Anybody stopped on the beach or front just south of alicante recently?
David and Jacqui


----------



## kenspain (Feb 4, 2016)

jacquigem said:


> Anybody stopped on the beach or front just south of alicante recently?
> David and Jacqui



If my son is no duty you will only get advised to move on if other officer you could get a fine if your in the wrong place :goodluck:


----------



## n brown (Feb 4, 2016)

Hi Ken !


----------



## kenspain (Feb 4, 2016)

Hi Mr B:wave:


----------



## jacquigem (Feb 4, 2016)

kenspain said:


> If my son is no duty you will only get advised to move on if other officer you could get a fine if your in the wrong place :goodluck:



Thanks Ken will look for somewhere else .


----------



## kenspain (Feb 4, 2016)

Go along to Alicante Airport the beach behind the airport is ok at the moment i was there the weekend fishing for two days a few there but try to stay away from the gang of Dutch vans that were there


----------



## jacquigem (Feb 4, 2016)

kenspain said:


> Go along to Alicante Airport the beach behind the airport is ok at the moment i was there the weekend fishing for two days a few there but try to stay away from the gang of Dutch vans that were there



Yes I was thinking of the airport end. Could see some vans there when I drove past the other day. Assume no facilities there?


----------



## jacquigem (Feb 4, 2016)

Just a thought Ken do you know anywhere in Elche for a visit and overnight stop?


----------



## kenspain (Feb 4, 2016)

jacquigem said:


> Just a thought Ken do you know anywhere in Elche for a visit and overnight stop?

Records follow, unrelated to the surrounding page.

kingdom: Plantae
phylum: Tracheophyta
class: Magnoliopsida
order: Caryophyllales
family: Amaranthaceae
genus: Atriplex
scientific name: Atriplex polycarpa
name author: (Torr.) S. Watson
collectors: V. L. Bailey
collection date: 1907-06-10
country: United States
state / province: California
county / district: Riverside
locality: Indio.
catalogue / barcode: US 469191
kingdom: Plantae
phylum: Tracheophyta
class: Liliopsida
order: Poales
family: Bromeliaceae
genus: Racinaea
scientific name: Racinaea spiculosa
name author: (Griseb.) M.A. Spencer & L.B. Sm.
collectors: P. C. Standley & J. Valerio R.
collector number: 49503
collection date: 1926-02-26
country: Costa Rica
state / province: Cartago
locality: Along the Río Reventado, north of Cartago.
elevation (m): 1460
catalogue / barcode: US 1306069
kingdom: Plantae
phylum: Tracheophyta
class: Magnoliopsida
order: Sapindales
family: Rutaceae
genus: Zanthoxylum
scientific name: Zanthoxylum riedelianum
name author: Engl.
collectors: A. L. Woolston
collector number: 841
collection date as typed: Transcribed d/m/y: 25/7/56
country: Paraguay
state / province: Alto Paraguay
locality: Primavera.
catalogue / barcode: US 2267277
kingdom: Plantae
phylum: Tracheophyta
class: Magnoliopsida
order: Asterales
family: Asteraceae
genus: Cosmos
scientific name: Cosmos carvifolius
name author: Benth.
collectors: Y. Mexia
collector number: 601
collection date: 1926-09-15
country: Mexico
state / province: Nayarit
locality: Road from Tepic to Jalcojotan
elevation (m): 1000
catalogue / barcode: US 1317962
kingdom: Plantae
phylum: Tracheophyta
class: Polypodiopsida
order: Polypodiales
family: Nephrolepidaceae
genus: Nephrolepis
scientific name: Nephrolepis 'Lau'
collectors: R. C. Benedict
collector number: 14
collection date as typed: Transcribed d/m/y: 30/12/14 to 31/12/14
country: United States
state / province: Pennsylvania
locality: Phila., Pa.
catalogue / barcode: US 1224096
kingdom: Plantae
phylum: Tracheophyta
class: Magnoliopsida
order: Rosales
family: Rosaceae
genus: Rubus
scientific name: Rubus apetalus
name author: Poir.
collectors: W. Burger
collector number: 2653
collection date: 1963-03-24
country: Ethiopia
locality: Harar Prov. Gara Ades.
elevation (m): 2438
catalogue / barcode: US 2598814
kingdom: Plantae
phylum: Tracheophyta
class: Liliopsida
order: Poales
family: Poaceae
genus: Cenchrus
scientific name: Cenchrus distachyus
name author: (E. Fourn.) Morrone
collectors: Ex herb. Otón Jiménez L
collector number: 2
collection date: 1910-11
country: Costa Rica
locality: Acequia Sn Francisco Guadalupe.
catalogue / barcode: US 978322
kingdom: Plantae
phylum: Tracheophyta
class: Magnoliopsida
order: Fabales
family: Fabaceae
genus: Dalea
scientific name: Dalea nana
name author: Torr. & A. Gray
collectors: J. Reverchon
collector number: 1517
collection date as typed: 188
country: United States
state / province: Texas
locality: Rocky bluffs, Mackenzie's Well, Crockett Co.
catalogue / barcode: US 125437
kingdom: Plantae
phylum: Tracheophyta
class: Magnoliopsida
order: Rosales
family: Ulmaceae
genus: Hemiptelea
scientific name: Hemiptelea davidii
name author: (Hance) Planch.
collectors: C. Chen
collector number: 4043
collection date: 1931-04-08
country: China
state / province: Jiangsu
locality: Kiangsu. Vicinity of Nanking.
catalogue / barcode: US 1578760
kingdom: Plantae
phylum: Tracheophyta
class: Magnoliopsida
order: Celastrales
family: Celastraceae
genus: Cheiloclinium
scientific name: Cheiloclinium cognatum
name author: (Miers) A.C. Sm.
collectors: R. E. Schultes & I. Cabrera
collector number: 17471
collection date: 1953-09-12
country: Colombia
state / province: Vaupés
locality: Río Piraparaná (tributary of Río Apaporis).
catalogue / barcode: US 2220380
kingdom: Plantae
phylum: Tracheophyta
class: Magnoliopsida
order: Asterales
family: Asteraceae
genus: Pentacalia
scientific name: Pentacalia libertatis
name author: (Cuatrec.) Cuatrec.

If it is the beach you want i think you can still park at the marina beach this time of the year also there is a camp site near if you need it. If you want the main town find the railway station there was a large open ground you could stay on but in the day time it gets full  with cars from the people going to work by the train.


----------



## Mothership (Mar 30, 2016)

*Alicante South Sands*

A bit late, here in Estonia struggling to find WiFi so apologies for month late update.

Used the beach south of Alicante many times through Feb and early March, absolutely no problems, mostly Dutch German vans and had one local police visit about 7pm just knocked on our door to check everything was OK as he didn't see many Brit vans....really really nice. He said no problem to stay...someone may check if more than 3 days or you have all the "camping trimmings" outside the van

Onwards to Nordkap


----------



## carol (Mar 30, 2016)

We did a couple of weeks ago. Only a few vans scattered along the coast. No problems.


----------